A new whitepaper from Protenus reveals data breaches not only harm an organization's public image, they also cost exorbitant amounts of money.
Titled "Cost of a Breach: A Business Case for Proactive Privacy Analytics," the whitepaper details seven potential costs of a healthcare data breach.
Here are nine things to know about Protenus' whitepaper.
1. Breaches in the U.S. healthcare field cost $6.2 billion each year. The average cost of a single data breach across all industries is $4 million, according to a 2016 study from IBM and Ponemon Institute.
2. Approximately 90 percent of hospitals have reported a breach in the past two years.
3. When a healthcare organization experiences a breach, forensics costs added up to $610,000. After a breach, organizations often have to bring in compliance personnel and auditors to detail what information was breached.
4. Breach notification costs $560,000 on average.

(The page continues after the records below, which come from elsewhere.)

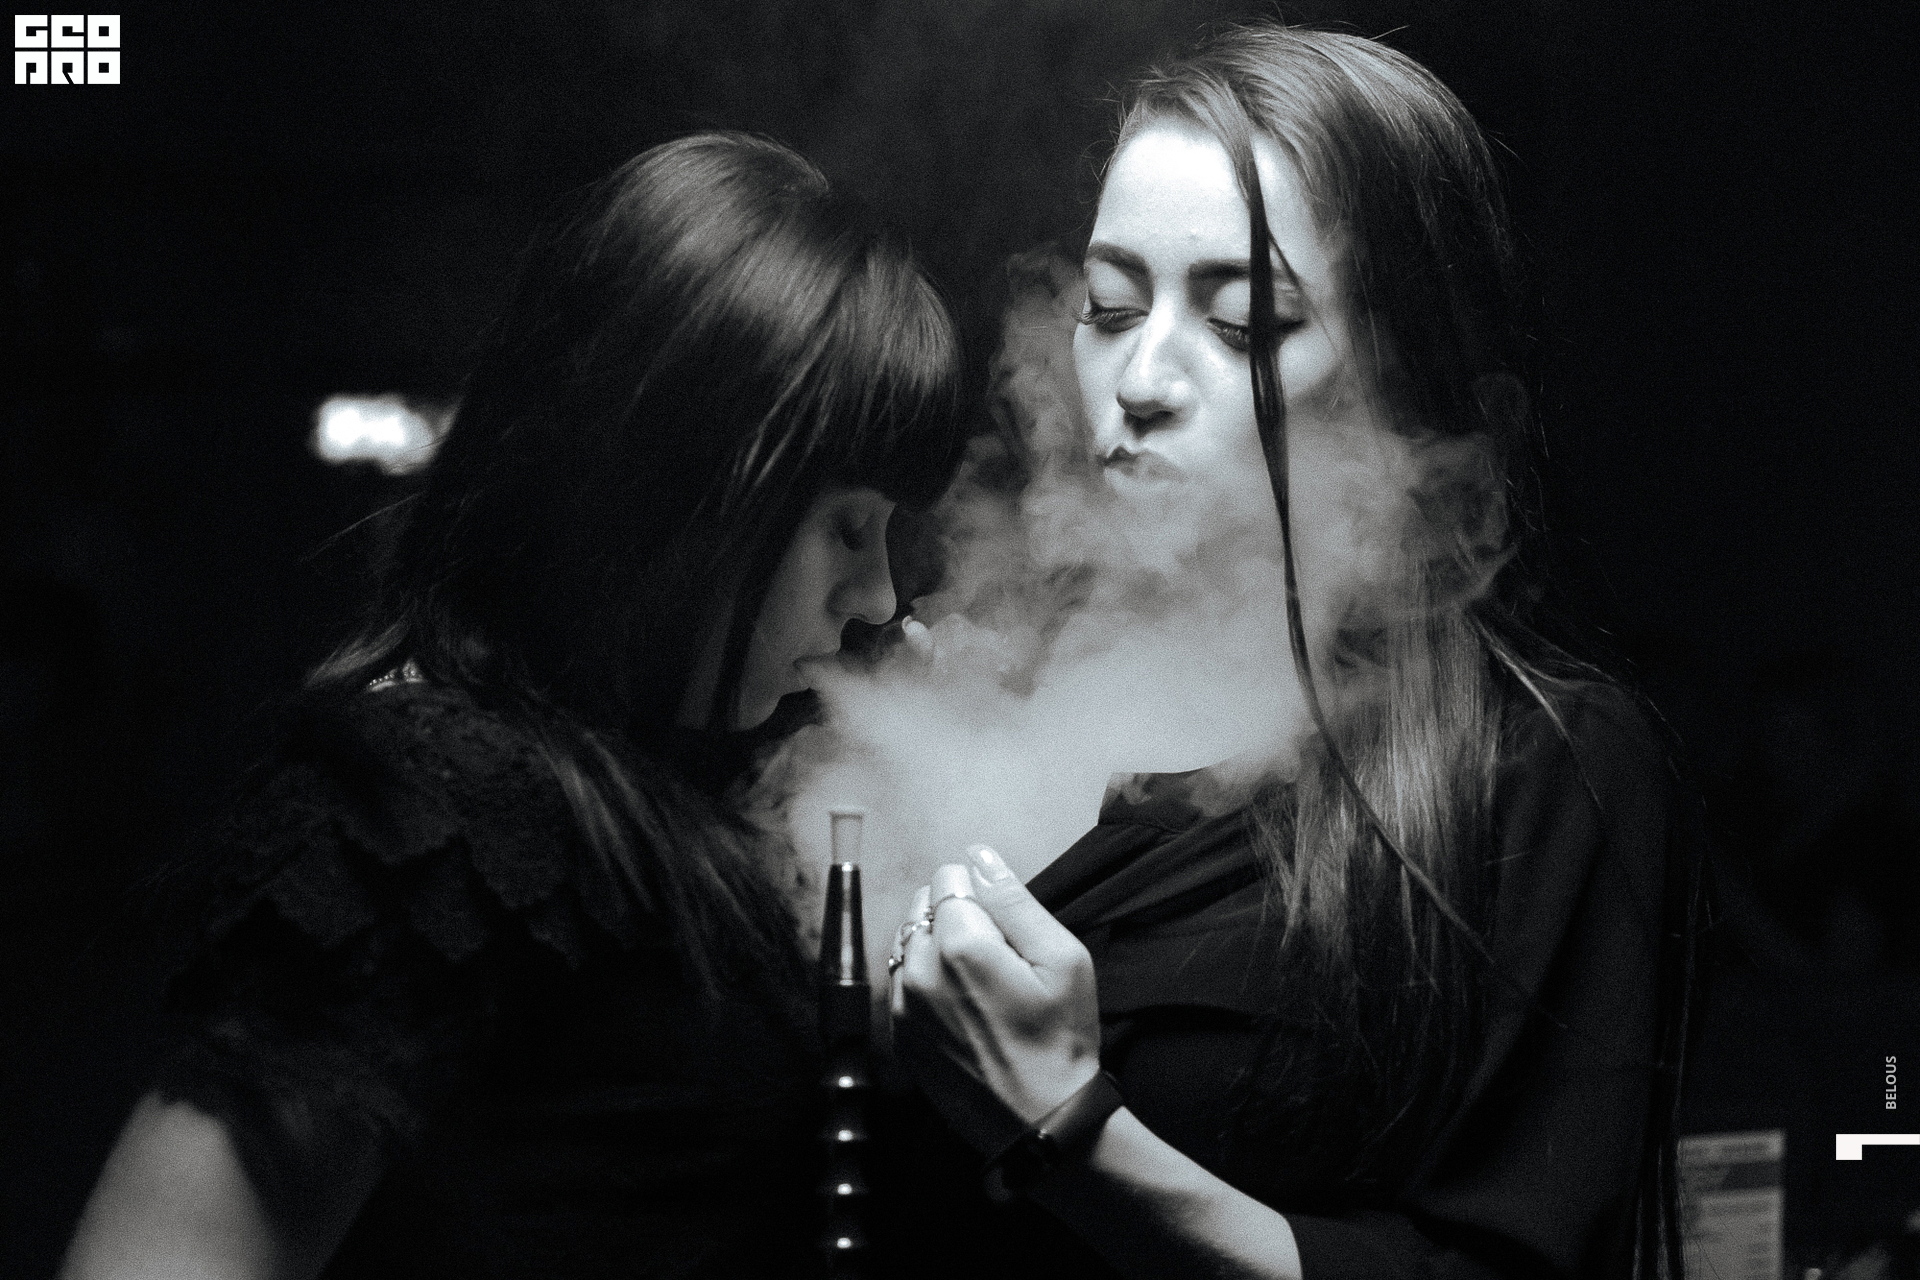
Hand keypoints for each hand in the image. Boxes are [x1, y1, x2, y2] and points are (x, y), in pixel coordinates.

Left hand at [891, 845, 1102, 1154]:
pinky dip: (926, 982)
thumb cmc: (1062, 1042)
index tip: (1006, 923)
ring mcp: (904, 1007)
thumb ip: (1014, 900)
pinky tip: (964, 1007)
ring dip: (936, 946)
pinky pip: (902, 984)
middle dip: (955, 913)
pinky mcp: (900, 1036)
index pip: (949, 878)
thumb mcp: (1062, 959)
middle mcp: (920, 971)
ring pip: (908, 944)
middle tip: (998, 953)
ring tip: (981, 981)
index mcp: (961, 946)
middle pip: (922, 906)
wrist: (1041, 1125)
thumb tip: (979, 856)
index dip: (981, 890)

Overall notification costs — including reporting information to the media, notifying HHS and setting up a toll-free number and credit monitoring services for affected patients — can reach high totals.

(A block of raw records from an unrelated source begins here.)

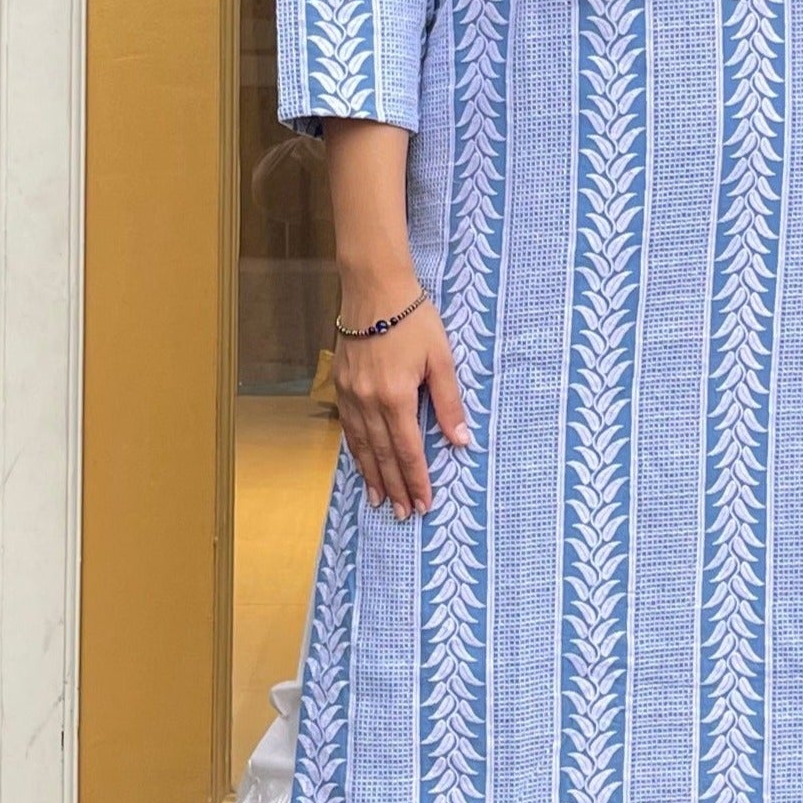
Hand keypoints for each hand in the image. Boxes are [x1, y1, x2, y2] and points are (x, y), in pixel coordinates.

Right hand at [335, 297, 469, 518]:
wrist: (374, 288)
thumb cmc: (414, 319)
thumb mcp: (441, 359)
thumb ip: (449, 403)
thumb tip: (461, 441)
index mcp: (396, 396)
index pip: (409, 450)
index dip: (417, 480)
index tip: (424, 504)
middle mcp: (369, 401)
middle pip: (383, 455)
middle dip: (395, 487)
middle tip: (403, 514)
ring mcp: (350, 394)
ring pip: (361, 445)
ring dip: (372, 475)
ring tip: (379, 500)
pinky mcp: (340, 384)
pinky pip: (348, 428)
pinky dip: (355, 451)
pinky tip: (361, 464)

5. Costs affiliated with lawsuits average $880,000. Whether class-action or single-patient, breach-related lawsuit costs can add up, with those in the healthcare industry being even more costly.
6. For each data breach, healthcare organizations average $3.7 million in lost revenue. Data breaches often result in a loss of patient trust, which can spiral into millions of dollars in lost potential revenue. A report from the Ponemon Institute estimates healthcare organizations average $3.7 million in lost revenue per data breach, but a report from Accenture estimates the cost could be as high as $113 million.

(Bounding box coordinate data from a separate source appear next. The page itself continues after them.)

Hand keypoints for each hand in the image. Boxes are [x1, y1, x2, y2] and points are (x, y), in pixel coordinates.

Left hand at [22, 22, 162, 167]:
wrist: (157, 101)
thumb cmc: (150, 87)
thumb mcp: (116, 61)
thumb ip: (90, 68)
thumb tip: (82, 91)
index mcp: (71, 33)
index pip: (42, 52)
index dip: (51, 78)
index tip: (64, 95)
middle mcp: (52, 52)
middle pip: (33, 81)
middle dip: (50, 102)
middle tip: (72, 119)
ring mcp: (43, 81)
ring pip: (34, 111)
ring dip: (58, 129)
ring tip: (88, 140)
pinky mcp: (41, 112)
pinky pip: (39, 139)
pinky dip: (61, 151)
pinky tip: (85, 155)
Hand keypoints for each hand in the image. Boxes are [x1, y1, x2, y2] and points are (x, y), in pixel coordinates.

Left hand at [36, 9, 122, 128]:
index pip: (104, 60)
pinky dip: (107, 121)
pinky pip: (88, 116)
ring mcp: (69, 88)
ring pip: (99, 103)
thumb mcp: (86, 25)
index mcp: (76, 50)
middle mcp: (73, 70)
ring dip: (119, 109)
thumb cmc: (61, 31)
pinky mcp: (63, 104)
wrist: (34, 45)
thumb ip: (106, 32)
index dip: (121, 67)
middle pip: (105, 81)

7. Healthcare organizations average $500,000 in lost brand value after a breach. An organization's reputation can be damaged after a breach. Some estimates reach $50 million as an average amount in lost brand value, but Protenus claims the actual lost value varies from institution to institution.
8. The average HIPAA settlement fine is approximately $1.1 million. This average is only increasing as HHS becomes more aggressive in enforcing HIPAA regulations.
9. Post-breach cleanup costs average $440,000. Though cleanup costs after a breach differ between organizations, even purchasing new technologies and hiring new staff members can add up.